_Stored items:_
··········

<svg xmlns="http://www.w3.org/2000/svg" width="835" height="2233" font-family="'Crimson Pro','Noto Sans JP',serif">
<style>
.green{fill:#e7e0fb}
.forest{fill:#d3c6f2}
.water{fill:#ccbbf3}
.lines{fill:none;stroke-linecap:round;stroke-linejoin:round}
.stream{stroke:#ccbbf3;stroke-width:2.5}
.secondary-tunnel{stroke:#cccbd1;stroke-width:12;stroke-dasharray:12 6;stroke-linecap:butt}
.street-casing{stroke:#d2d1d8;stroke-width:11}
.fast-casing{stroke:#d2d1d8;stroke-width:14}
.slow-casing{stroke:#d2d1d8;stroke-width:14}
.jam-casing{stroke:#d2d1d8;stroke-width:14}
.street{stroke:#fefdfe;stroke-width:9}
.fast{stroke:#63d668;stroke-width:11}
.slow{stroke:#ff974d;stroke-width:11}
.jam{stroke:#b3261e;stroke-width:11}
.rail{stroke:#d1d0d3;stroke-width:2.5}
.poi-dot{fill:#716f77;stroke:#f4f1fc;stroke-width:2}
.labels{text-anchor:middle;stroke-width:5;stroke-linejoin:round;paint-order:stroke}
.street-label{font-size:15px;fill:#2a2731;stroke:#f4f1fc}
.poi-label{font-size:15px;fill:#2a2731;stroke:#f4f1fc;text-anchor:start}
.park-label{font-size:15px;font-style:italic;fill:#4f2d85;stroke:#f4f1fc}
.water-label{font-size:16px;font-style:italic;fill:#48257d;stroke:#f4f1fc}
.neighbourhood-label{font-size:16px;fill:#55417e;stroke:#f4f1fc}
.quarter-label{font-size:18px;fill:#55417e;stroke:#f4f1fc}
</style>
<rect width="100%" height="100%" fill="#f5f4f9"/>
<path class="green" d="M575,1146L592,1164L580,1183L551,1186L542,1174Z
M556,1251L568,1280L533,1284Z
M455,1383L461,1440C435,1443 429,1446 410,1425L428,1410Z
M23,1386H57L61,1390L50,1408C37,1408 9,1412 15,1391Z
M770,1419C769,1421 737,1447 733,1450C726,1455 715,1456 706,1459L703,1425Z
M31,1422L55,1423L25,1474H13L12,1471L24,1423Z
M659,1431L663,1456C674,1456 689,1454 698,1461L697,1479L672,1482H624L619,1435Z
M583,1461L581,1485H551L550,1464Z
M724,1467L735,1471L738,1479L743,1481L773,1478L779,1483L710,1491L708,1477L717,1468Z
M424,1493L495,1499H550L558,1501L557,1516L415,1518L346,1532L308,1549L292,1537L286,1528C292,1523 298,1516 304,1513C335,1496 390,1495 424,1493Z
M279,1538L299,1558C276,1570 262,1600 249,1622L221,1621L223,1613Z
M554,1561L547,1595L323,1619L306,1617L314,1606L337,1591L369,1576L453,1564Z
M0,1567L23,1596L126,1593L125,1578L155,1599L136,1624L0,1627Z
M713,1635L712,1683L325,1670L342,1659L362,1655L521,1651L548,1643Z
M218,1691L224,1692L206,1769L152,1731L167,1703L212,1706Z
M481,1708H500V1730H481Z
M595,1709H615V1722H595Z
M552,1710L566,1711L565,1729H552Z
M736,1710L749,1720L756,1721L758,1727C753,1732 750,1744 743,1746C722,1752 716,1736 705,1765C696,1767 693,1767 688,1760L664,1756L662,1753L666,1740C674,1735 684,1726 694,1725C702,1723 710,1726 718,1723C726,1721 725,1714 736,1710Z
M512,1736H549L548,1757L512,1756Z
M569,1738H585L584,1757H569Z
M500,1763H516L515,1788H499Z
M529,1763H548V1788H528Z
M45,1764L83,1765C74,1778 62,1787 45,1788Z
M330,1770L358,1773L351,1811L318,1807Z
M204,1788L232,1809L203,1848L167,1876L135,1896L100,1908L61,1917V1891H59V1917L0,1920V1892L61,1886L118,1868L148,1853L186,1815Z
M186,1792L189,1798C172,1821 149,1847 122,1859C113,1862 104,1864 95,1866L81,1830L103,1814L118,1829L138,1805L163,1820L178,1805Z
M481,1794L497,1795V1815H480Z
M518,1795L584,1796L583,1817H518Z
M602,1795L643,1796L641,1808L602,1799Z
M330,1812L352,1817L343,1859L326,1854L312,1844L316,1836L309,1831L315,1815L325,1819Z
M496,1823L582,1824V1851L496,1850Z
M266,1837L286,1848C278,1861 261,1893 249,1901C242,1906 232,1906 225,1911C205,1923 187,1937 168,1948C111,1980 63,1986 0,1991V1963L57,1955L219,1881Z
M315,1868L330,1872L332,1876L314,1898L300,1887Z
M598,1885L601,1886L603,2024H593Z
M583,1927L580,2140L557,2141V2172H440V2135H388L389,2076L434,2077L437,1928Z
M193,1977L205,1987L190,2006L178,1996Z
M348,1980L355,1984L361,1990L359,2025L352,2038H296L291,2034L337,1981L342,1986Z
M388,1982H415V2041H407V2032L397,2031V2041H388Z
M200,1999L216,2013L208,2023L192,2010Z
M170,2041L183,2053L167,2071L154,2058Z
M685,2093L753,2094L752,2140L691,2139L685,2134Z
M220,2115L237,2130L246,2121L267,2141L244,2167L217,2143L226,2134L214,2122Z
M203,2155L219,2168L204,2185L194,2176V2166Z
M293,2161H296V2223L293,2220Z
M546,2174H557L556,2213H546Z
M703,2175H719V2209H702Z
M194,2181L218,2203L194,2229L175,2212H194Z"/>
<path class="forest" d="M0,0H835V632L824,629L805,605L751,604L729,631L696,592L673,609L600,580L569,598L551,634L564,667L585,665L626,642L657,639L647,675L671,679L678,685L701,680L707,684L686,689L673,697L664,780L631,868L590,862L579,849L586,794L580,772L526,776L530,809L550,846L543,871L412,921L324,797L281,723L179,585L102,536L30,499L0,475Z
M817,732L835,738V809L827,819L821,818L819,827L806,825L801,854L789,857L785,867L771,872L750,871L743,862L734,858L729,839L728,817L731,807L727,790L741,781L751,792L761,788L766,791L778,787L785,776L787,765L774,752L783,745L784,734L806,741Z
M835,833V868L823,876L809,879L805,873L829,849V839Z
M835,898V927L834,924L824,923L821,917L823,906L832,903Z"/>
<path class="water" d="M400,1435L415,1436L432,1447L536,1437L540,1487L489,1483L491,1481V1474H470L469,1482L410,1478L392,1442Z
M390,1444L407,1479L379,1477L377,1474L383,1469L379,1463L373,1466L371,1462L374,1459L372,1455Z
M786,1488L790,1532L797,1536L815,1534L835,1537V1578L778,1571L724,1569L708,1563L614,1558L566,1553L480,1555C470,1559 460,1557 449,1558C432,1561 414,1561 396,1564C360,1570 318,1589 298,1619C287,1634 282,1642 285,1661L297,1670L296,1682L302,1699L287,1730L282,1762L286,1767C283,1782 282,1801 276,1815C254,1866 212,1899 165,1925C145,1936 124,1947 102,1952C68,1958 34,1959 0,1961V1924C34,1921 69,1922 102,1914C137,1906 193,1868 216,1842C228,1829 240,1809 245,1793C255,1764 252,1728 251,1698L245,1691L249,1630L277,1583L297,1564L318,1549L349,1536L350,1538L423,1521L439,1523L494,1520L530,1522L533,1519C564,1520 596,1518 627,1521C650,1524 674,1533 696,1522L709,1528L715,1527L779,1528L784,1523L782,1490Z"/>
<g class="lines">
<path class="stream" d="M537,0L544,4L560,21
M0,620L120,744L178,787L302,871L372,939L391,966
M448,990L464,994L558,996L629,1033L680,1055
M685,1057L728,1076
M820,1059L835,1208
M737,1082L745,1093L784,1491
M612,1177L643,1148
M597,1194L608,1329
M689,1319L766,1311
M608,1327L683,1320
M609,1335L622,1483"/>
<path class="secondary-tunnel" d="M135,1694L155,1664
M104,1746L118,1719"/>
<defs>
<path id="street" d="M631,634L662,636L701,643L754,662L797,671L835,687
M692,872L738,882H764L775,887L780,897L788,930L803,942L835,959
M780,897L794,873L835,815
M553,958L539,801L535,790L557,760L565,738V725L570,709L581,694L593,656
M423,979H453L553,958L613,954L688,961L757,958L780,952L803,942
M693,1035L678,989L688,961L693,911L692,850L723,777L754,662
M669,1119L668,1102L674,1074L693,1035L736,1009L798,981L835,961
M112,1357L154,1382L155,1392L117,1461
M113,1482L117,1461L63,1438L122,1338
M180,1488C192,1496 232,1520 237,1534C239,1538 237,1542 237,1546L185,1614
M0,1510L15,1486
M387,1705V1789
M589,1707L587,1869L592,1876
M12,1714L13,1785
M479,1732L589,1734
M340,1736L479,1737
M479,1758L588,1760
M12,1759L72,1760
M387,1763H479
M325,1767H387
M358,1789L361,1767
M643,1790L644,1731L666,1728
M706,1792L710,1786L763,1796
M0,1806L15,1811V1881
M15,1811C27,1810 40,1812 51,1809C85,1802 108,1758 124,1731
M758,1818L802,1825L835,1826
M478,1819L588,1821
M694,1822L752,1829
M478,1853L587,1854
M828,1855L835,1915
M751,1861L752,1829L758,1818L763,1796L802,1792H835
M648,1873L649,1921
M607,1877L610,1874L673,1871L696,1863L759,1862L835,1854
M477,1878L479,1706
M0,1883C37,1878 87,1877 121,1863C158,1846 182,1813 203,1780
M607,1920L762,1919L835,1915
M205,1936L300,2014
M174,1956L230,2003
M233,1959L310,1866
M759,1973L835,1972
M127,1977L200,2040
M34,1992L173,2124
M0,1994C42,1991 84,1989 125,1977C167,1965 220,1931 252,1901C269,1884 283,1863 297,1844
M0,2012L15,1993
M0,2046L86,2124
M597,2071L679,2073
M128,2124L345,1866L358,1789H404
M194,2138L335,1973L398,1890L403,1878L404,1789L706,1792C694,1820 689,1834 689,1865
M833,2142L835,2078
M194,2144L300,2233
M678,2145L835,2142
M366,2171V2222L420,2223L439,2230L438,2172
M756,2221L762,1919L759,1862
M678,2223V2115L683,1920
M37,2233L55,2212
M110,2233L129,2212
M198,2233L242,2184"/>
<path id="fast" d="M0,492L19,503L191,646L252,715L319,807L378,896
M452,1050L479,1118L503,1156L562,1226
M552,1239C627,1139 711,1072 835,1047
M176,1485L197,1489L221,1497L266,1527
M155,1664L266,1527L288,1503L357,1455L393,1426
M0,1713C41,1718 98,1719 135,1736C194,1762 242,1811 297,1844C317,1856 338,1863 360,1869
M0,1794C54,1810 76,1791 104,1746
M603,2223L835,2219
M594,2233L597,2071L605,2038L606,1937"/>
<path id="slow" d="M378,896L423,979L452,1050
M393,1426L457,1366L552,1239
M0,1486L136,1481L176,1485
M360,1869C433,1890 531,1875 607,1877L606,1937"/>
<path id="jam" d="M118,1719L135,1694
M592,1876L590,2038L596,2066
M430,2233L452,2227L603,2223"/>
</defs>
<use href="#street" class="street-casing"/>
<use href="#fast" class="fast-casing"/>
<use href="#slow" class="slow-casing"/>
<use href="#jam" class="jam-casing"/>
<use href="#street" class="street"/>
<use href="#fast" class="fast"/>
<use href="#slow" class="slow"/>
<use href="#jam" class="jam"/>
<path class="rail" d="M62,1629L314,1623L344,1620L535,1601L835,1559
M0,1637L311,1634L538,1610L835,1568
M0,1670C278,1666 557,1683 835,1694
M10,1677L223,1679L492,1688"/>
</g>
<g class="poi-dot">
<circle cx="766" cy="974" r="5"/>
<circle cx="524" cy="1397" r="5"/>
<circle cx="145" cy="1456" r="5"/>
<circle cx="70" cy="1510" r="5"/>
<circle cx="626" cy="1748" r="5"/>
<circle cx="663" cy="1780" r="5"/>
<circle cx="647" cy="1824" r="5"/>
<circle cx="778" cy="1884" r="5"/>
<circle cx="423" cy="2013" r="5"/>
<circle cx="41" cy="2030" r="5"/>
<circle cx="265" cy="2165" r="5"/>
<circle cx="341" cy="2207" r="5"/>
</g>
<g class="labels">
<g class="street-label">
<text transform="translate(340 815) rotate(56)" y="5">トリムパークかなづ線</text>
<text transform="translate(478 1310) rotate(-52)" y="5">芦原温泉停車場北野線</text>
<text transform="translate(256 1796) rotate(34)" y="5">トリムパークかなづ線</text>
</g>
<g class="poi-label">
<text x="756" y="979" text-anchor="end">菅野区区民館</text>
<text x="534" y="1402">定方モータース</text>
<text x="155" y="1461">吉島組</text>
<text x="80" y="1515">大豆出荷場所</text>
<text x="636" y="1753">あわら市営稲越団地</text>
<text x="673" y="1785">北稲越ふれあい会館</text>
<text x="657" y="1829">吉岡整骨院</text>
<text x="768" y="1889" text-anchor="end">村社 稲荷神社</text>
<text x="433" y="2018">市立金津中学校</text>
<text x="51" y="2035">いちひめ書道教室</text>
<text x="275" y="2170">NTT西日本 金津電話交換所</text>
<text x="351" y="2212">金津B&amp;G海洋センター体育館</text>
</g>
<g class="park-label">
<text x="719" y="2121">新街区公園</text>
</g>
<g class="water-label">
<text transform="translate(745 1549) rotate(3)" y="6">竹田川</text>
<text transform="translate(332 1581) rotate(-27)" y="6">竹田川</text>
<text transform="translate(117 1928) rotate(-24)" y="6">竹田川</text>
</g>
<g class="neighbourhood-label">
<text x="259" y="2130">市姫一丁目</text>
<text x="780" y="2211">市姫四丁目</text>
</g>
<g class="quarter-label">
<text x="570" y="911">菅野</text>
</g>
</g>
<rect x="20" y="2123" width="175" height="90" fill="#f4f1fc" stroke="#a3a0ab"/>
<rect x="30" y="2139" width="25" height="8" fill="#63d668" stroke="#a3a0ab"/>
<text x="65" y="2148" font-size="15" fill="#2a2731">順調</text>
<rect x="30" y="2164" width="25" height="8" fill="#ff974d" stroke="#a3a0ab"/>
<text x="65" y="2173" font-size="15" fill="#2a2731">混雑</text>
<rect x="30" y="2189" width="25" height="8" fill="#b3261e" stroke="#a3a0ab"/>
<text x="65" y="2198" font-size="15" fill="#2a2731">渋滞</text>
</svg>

··········

_WORK INSTRUCTION:_
Going through the entries above, count the lines that include "linecap" and state only the result.

_PROBLEM SOLUTION:_
2